The best way I can describe driving a Huayra is having the performance of a Nissan GT-R in a Nissan Cube chassis; you have well over 700hp but there’s only 1300kg or so to haul. Well, a little more with yours truly on board, but I’m sure you get the gist of it.Improving On Perfection
My chaperone for the afternoon was Andrea Palma, Pagani’s new test driver and the man entrusted to further perfect the cars that roll out of the factory. He’s a guy that lives and breathes cars; he tunes them and also drives them professionally in the Huracan Trofeo and the Italian GT series. And when he’s not doing that, Andrea is figuring out ways to give his 900hp R35 more traction off the line.
I tried to see if Andrea would disclose some of the changes that were made under the skin of this Huayra to bring it up to PT1 spec, but like all the other Pagani guys, he’s sworn to secrecy. No problem though, because I was feeling the changes through my back end, starting with the handling which is more composed and reassuring. New dampers maybe? Refined geometry? Improved links and bushings? Who knows… The V12 itself felt more alive at lower RPM, but I’m not talking about turbo lag here, of which there is very little, but rather throttle response.

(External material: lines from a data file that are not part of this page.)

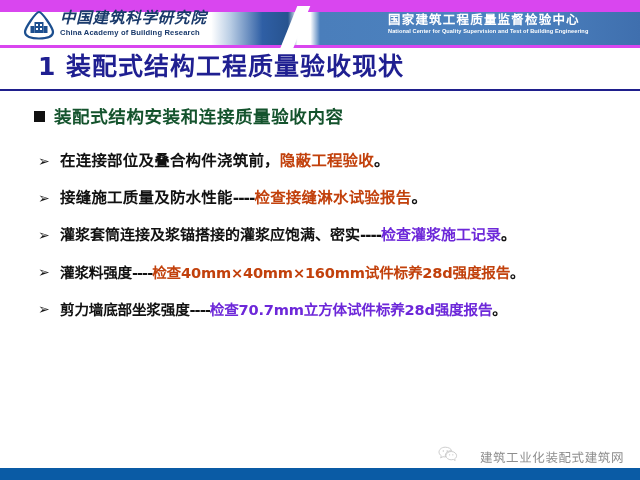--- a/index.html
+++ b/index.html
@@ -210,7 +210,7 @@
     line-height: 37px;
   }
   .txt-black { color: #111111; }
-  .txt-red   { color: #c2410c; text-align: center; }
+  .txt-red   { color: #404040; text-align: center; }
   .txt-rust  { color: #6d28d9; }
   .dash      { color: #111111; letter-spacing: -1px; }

It all felt more direct and more reactive from the get go, which in turn brings you in closer with the car, making you feel more connected to it all. The gearbox was quicker and smoother and it added a more modern character to the car; now that dual-clutch systems have become the norm, the Huayra needs to fight hard to defend its choice to stay single clutch.
But that’s because the transversally-mounted Xtrac 7-speed transmission is much lighter and smaller than a twin-clutch setup could ever be. It helps keep the weight more contained and more central in the car, giving a natural understeering character over a potentially hard-to-handle oversteering one.
That then allows the engineers to dial out that understeer and create a neutral handling character, which even on cold, tight country roads on snow tyres inspires confidence.
The ability to tighten that line mid-corner is always a millimetric step of the accelerator away, and once you get used to the monumental wall of torque that you always have at your disposal, you being to calibrate yourself. Then, believe it or not, the car almost becomes a doddle to play with, especially when you really lean on the Bosch traction and stability control systems which are pretty impressive given what they can let you get away with.
The only thing I don’t particularly like is the steering. It’s very communicative, but a little slow for my taste. If the gearing was a tad faster it would make it all less work from behind the wheel, which you turn way too much even in normal driving situations. Not Ferrari-fast which is an exaggeration, but just a tad.
But I’m really nitpicking here. This is as close to automotive perfection as you can get. There’s nothing anyone can say – it’s art meeting function and the result is simply stunning.
But it’s not enough for Pagani.
The carmaker is on a continuous road of development, refinement and reinvention, and that will ensure it stays at the very top of what it’s doing for a long time to come.
There is always so much to improve on a car, and right down to every small detail; be it a material, a mechanical component, aerodynamics or even the basic concept of the car itself.
The best thing is, we’ll all get a glimpse of what that path will lead to once Pagani shows the Huayra BC in Geneva in a few weeks. Think more extreme, more focused more evolved. For the lucky few that can get their hands on these sort of cars, automotive perfection is almost a reality.